EXTRAIT DU TEXTE -

Sylvain Lelièvre chantait, à propos de la ville de Québec : « Quand on est d'la basse-ville, on n'est pas d'la haute-ville.  Y en a qui s'en souviennent, d'autres qui aiment peut-être mieux pas ».

À Shawinigan, c'était exactement le contraire, la basse-ville était plus riche que la haute-ville. Cet écart de richesse se reflétait notamment sur le statut professionnel des résidents et sur la qualité du bâti. La topographie des lieux a favorisé ce clivage. Les deux grands secteurs de la ville, séparés par la voie ferrée, n'étaient reliés que par le viaduc de la côte Saint-Marc.

J'utilise le passé parce que cette étude sur la ségrégation résidentielle porte sur une période relativement ancienne, soit les années 1925 et 1947. Mais je crois que les conclusions demeurent valables pour les décennies cinquante, soixante et même soixante-dix.

DONNÉES FOURNIES -
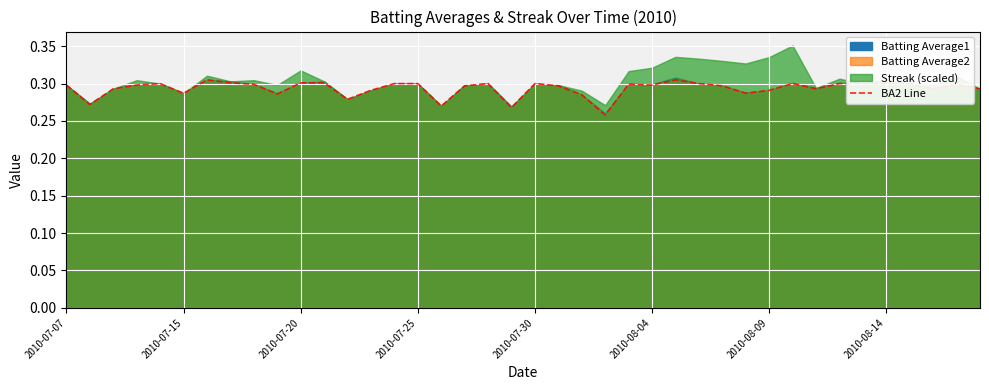

Count the values in the range 0 to 1.

40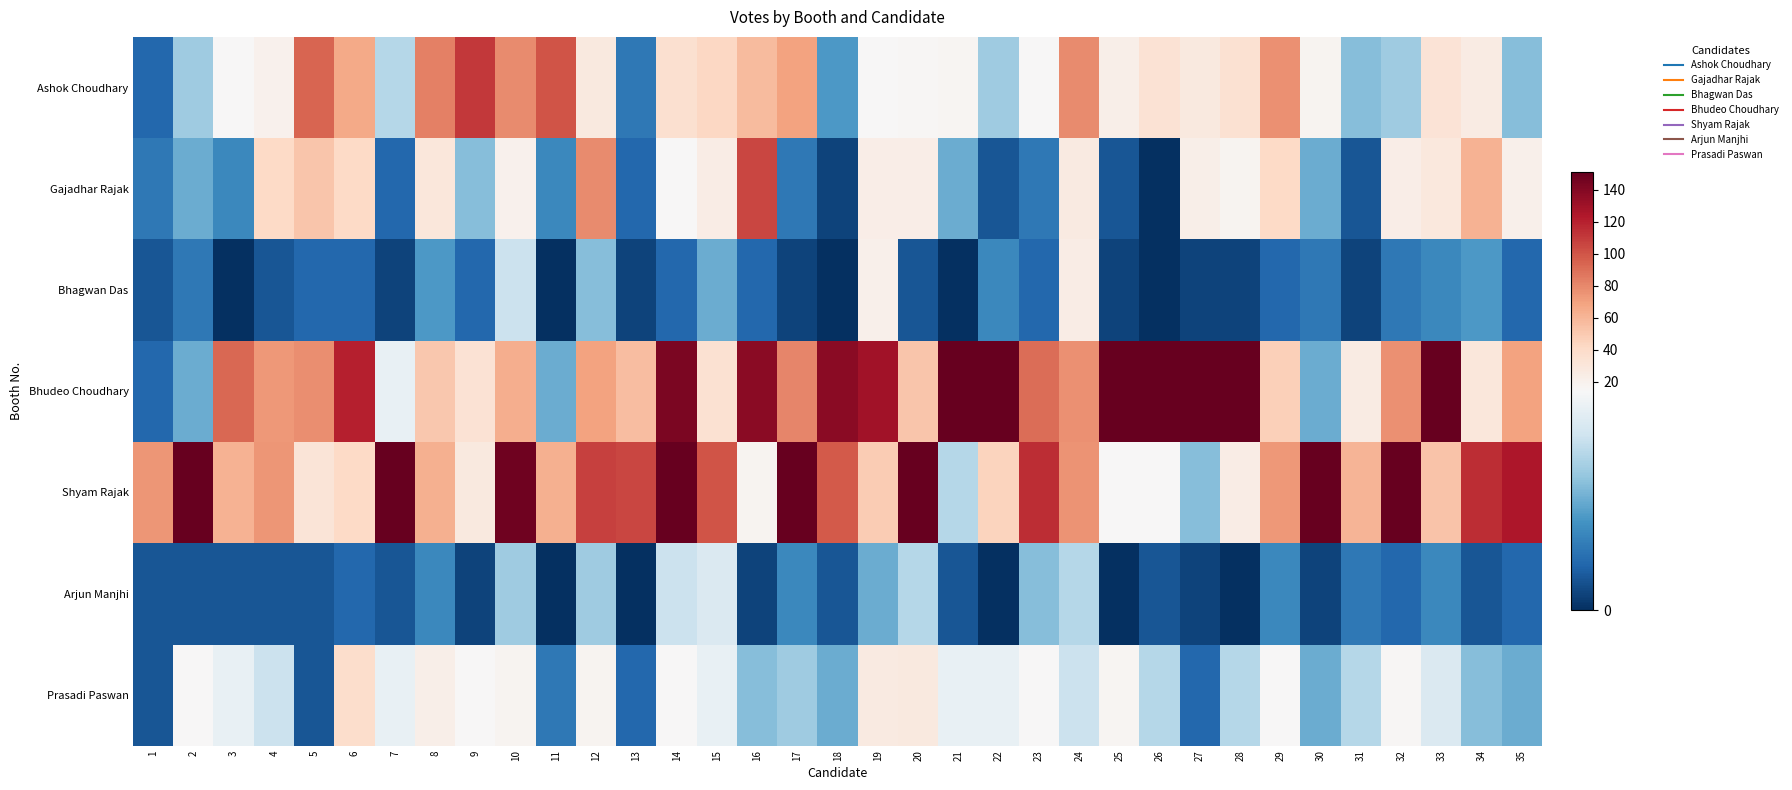

How many series are shown in this chart?

7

À COMPLÉTER -
(a) Dans l'extrait sur Shawinigan, quel ouvrage reliait les deux grands secteurs de la ville ?
(b) Expliquez, s'il vous plaît, pourquoi l'extrait sur Shawinigan est écrit au passé, en une à trois phrases.
(c) Prolongez l'extrait sur Shawinigan à partir de sa dernière phrase.

RÉSULTATS DES TÂCHES -
(a) Le viaduc de la côte Saint-Marc.

(b) Le passé est employé parce que l'étude sur la ségrégation résidentielle porte sur une période relativement ancienne, soit les années 1925 et 1947.

(c)
La langue était l'un des facteurs de ségrégation les plus importants à l'époque. Les patrons des usines étaient tous anglophones. Ils avaient de meilleurs revenus, habitaient  des quartiers distincts et géraient leurs propres institutions (High school, Hôpital Joyce, églises, etc). Les petits boss, les contremaîtres francophones, inscrivaient leurs enfants à l'école anglaise pour leur faire grimper l'échelle sociale. C'était avant les lois linguistiques 63, 22 et 101.

Un îlot de richesse se distinguait dans la haute-ville. La Shawinigan Water and Power avait construit pour ses employés des maisons de ville cossues sur la rue George, juste en haut de la côte Saint-Marc. Le contraste avec les habitations ouvrières de la paroisse Saint-Marc était frappant.